El avance hacia la eliminación de la malaria o paludismo a nivel mundial se ha estancado y se necesita tomar medidas urgentes para retomar el camino y consolidar los logros registrados en los últimos años.
Ese ha sido el mensaje de la Organización Mundial de la Salud (OMS) en el Día del Paludismo, que se conmemora cada 25 de abril para concienciar sobre la necesidad de invertir continuamente en la prevención y el control de esta afección.
“Cada año, el recuento global de nuevos casos de malaria supera los 200 millones. Y cada 2 minutos, un niño muere a causa de esta enfermedad prevenible y tratable.

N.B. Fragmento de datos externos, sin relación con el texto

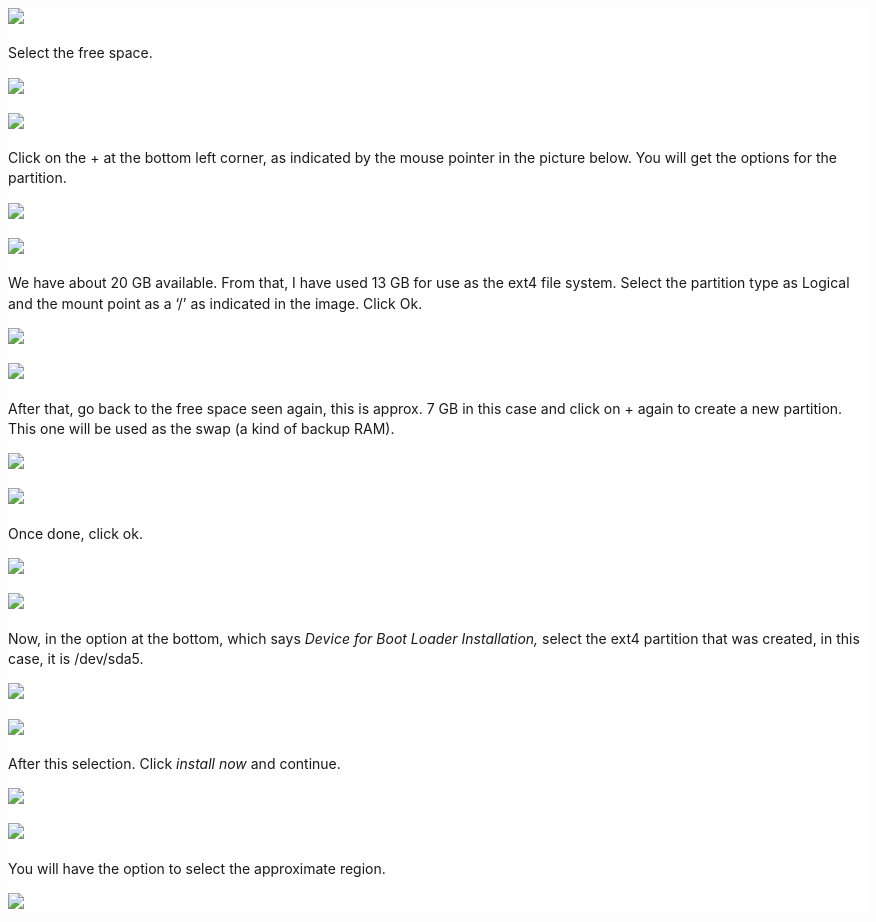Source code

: ![](https://miro.medium.com/max/1400/1*lk3fFHNRmcGeREG5SidqDQ.jpeg)

Select the free space.

![](https://miro.medium.com/max/60/1*ixPvEr3iDUeOSH5Pnb4d5A.jpeg?q=20)

![](https://miro.medium.com/max/1400/1*ixPvEr3iDUeOSH5Pnb4d5A.jpeg)

Click on the + at the bottom left corner, as indicated by the mouse pointer in the picture below. You will get the options for the partition.

![](https://miro.medium.com/max/60/1*gszctXlAMcwXa_cLli5m6g.jpeg?q=20)

![](https://miro.medium.com/max/1400/1*gszctXlAMcwXa_cLli5m6g.jpeg)

We have about 20 GB available. From that, I have used 13 GB for use as the ext4 file system. Select the partition type as Logical and the mount point as a ‘/’ as indicated in the image. Click Ok.

![](https://miro.medium.com/max/60/1*1huk_V9oARMv8R0X4YkL1g.jpeg?q=20)

![](https://miro.medium.com/max/1400/1*1huk_V9oARMv8R0X4YkL1g.jpeg)

After that, go back to the free space seen again, this is approx. 7 GB in this case and click on + again to create a new partition. This one will be used as the swap (a kind of backup RAM).

![](https://miro.medium.com/max/60/1*iqWwq8qm1F4U7wLDcVqu2w.jpeg?q=20)

![](https://miro.medium.com/max/1400/1*iqWwq8qm1F4U7wLDcVqu2w.jpeg)

Once done, click ok.

![](https://miro.medium.com/max/60/1*M21d1sPtAJmL3LEzhV1OSQ.jpeg?q=20)

![](https://miro.medium.com/max/1400/1*M21d1sPtAJmL3LEzhV1OSQ.jpeg)

Now, in the option at the bottom, which says _Device for Boot Loader Installation,_ select the ext4 partition that was created, in this case, it is /dev/sda5.

![](https://miro.medium.com/max/60/1*pcu14dyGUK3x-AOo74qauw.jpeg?q=20)

![](https://miro.medium.com/max/1400/1*pcu14dyGUK3x-AOo74qauw.jpeg)

After this selection. Click _install now_ and continue.

![](https://miro.medium.com/max/60/1*XAKO_6MW53Sr7ZkbteRDcg.jpeg?q=20)

![](https://miro.medium.com/max/1400/1*XAKO_6MW53Sr7ZkbteRDcg.jpeg)

You will have the option to select the approximate region.

![](https://miro.medium.com/max/60/1*iJAoBaO3y-PF-7nzCkwuUg.jpeg?q=20)
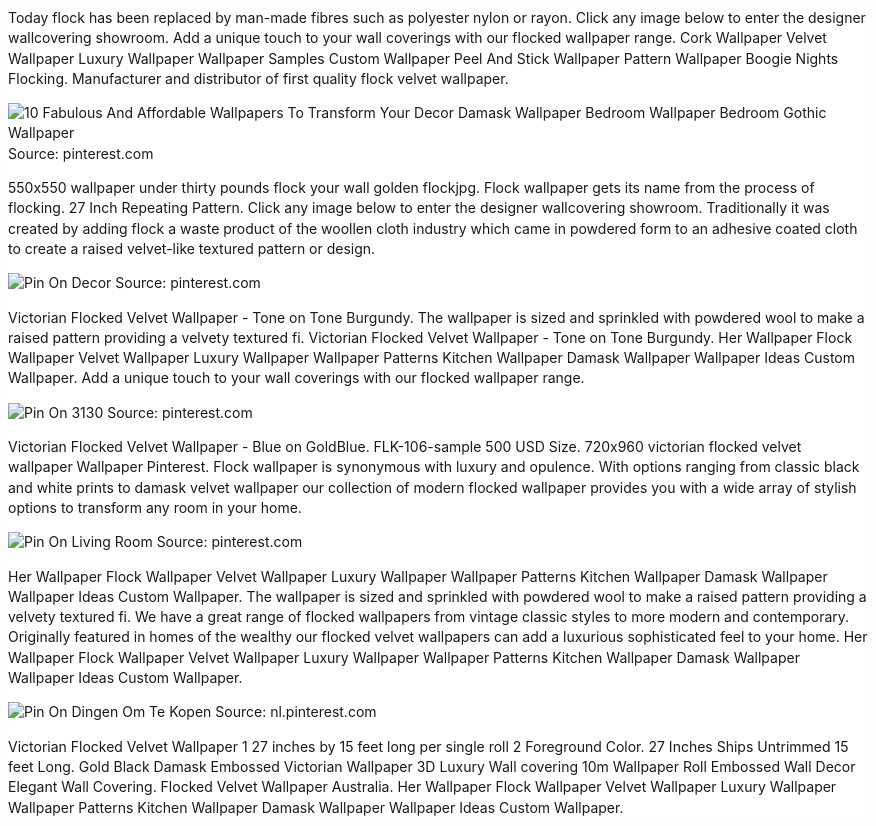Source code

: Today flock has been replaced by man-made fibres such as polyester nylon or rayon. Click any image below to enter the designer wallcovering showroom. Add a unique touch to your wall coverings with our flocked wallpaper range. Cork Wallpaper Velvet Wallpaper Luxury Wallpaper Wallpaper Samples Custom Wallpaper Peel And Stick Wallpaper Pattern Wallpaper Boogie Nights Flocking. Manufacturer and distributor of first quality flock velvet wallpaper.

![10 Fabulous And Affordable Wallpapers To Transform Your Decor Damask Wallpaper Bedroom Wallpaper Bedroom Gothic Wallpaper](https://i.pinimg.com/originals/06/23/d8/0623d8860b651afd9d823218c6a72ae4.jpg "10 Fabulous And Affordable Wallpapers To Transform Your Decor Damask Wallpaper Bedroom Wallpaper Bedroom Gothic Wallpaper")
Source: pinterest.com

550x550 wallpaper under thirty pounds flock your wall golden flockjpg. Flock wallpaper gets its name from the process of flocking. 27 Inch Repeating Pattern. Click any image below to enter the designer wallcovering showroom. Traditionally it was created by adding flock a waste product of the woollen cloth industry which came in powdered form to an adhesive coated cloth to create a raised velvet-like textured pattern or design.

![Pin On Decor](https://i.pinimg.com/originals/ea/2a/49/ea2a4950d2e7442c958a3b20c677b65c.jpg "Pin On Decor")
Source: pinterest.com

Victorian Flocked Velvet Wallpaper - Tone on Tone Burgundy. The wallpaper is sized and sprinkled with powdered wool to make a raised pattern providing a velvety textured fi. Victorian Flocked Velvet Wallpaper - Tone on Tone Burgundy. Her Wallpaper Flock Wallpaper Velvet Wallpaper Luxury Wallpaper Wallpaper Patterns Kitchen Wallpaper Damask Wallpaper Wallpaper Ideas Custom Wallpaper. Add a unique touch to your wall coverings with our flocked wallpaper range.

![Pin On 3130](https://i.pinimg.com/originals/94/a7/95/94a795cd622908ee14f3e25ed45a86a1.jpg "Pin On 3130")
Source: pinterest.com

Victorian Flocked Velvet Wallpaper - Blue on GoldBlue. FLK-106-sample 500 USD Size. 720x960 victorian flocked velvet wallpaper Wallpaper Pinterest. Flock wallpaper is synonymous with luxury and opulence. With options ranging from classic black and white prints to damask velvet wallpaper our collection of modern flocked wallpaper provides you with a wide array of stylish options to transform any room in your home.

![Pin On Living Room](https://i.pinimg.com/originals/66/02/bb/6602bbc8737fb7e003ab3b7ef2c5789a.jpg "Pin On Living Room")
Source: pinterest.com

Her Wallpaper Flock Wallpaper Velvet Wallpaper Luxury Wallpaper Wallpaper Patterns Kitchen Wallpaper Damask Wallpaper Wallpaper Ideas Custom Wallpaper. The wallpaper is sized and sprinkled with powdered wool to make a raised pattern providing a velvety textured fi. We have a great range of flocked wallpapers from vintage classic styles to more modern and contemporary. Originally featured in homes of the wealthy our flocked velvet wallpapers can add a luxurious sophisticated feel to your home. Her Wallpaper Flock Wallpaper Velvet Wallpaper Luxury Wallpaper Wallpaper Patterns Kitchen Wallpaper Damask Wallpaper Wallpaper Ideas Custom Wallpaper.

![Pin On Dingen Om Te Kopen](https://i.pinimg.com/originals/dc/57/7a/dc577ac9e345dfc170a95ebad0e02ad3.jpg "Pin On Dingen Om Te Kopen")
Source: nl.pinterest.com

Victorian Flocked Velvet Wallpaper 1 27 inches by 15 feet long per single roll 2 Foreground Color. 27 Inches Ships Untrimmed 15 feet Long. Gold Black Damask Embossed Victorian Wallpaper 3D Luxury Wall covering 10m Wallpaper Roll Embossed Wall Decor Elegant Wall Covering. Flocked Velvet Wallpaper Australia. Her Wallpaper Flock Wallpaper Velvet Wallpaper Luxury Wallpaper Wallpaper Patterns Kitchen Wallpaper Damask Wallpaper Wallpaper Ideas Custom Wallpaper.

El daño infligido va mucho más allá de la pérdida de vidas: la malaria cobra un alto precio en los sistemas de salud, socava la productividad y erosiona el crecimiento económico”, aseguró el director general de la OMS, Tedros Adhanom Ghebreyesus.
Pocos avances
Según el último informe sobre la Malaria no se lograron avances significativos en la reducción de los casos en el período de 2015 a 2017; y el número estimado de muertes por malaria en 2017, de 435.000, se mantuvo prácticamente sin cambios respecto al año anterior. El 93% de todos los fallecimientos ocurrieron en África.
Los niños menores de 5 años son el grupo más vulnerable afectado por la malaria. En 2017, representaron el 61%, unos 266.000 menores de todas las muertes por malaria en todo el mundo.

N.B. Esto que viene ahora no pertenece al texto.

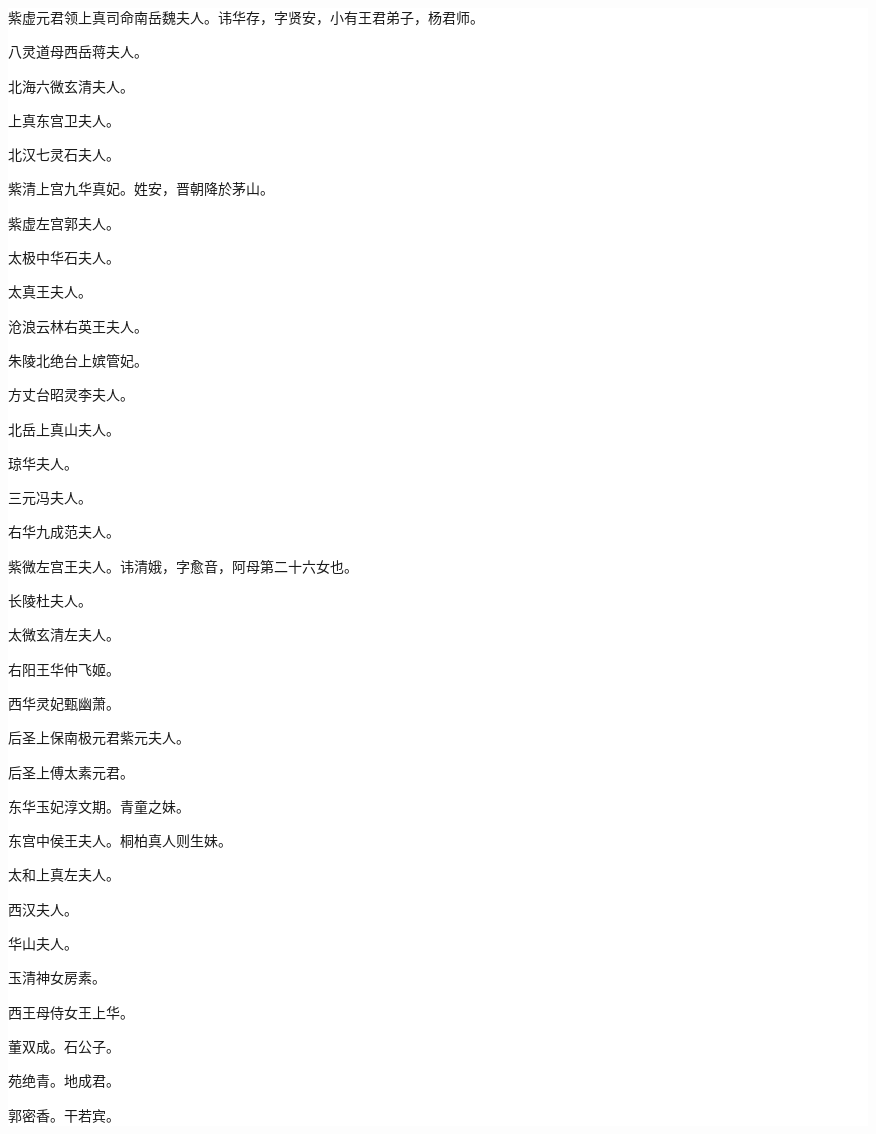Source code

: 紫虚元君领上真司命南岳魏夫人。讳华存，字贤安，小有王君弟子，杨君师。

八灵道母西岳蒋夫人。

北海六微玄清夫人。

上真东宫卫夫人。

北汉七灵石夫人。

紫清上宫九华真妃。姓安，晋朝降於茅山。

紫虚左宫郭夫人。

太极中华石夫人。

太真王夫人。

沧浪云林右英王夫人。

朱陵北绝台上嫔管妃。

方丈台昭灵李夫人。

北岳上真山夫人。

琼华夫人。

三元冯夫人。

右华九成范夫人。

紫微左宫王夫人。讳清娥，字愈音，阿母第二十六女也。

长陵杜夫人。

太微玄清左夫人。

右阳王华仲飞姬。

西华灵妃甄幽萧。

后圣上保南极元君紫元夫人。

后圣上傅太素元君。

东华玉妃淳文期。青童之妹。

东宫中侯王夫人。桐柏真人则生妹。

太和上真左夫人。

西汉夫人。

华山夫人。

玉清神女房素。

西王母侍女王上华。

董双成。石公子。

苑绝青。地成君。

郭密香。干若宾。
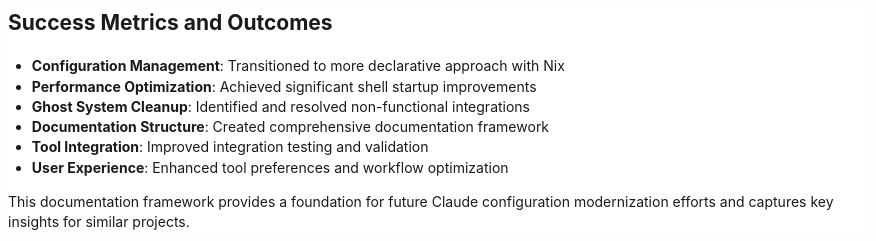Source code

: ## Success Metrics and Outcomes

- **Configuration Management**: Transitioned to more declarative approach with Nix
- **Performance Optimization**: Achieved significant shell startup improvements
- **Ghost System Cleanup**: Identified and resolved non-functional integrations
- **Documentation Structure**: Created comprehensive documentation framework
- **Tool Integration**: Improved integration testing and validation
- **User Experience**: Enhanced tool preferences and workflow optimization

This documentation framework provides a foundation for future Claude configuration modernization efforts and captures key insights for similar projects.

Entre el 2010 y el 2017, todas las regiones, excepto las Américas, registraron reducciones en la mortalidad. Las mayores disminuciones se produjeron en el Sudeste Asiático (54%), África (40%) y el Mediterráneo Oriental (10%).
Excepto por Asia Sudoriental, en 2017 todas las regiones registraron poco progreso o un aumento en la tasa de incidencia. La región de las Américas observó un incremento, en gran parte debido a los aumentos en la transmisión de la malaria en Brasil, Nicaragua y Venezuela.
Ese año en Venezuela hubo casi 320.000 casos y en Brasil 175.000. También aumentaron en Ecuador, México y Nicaragua.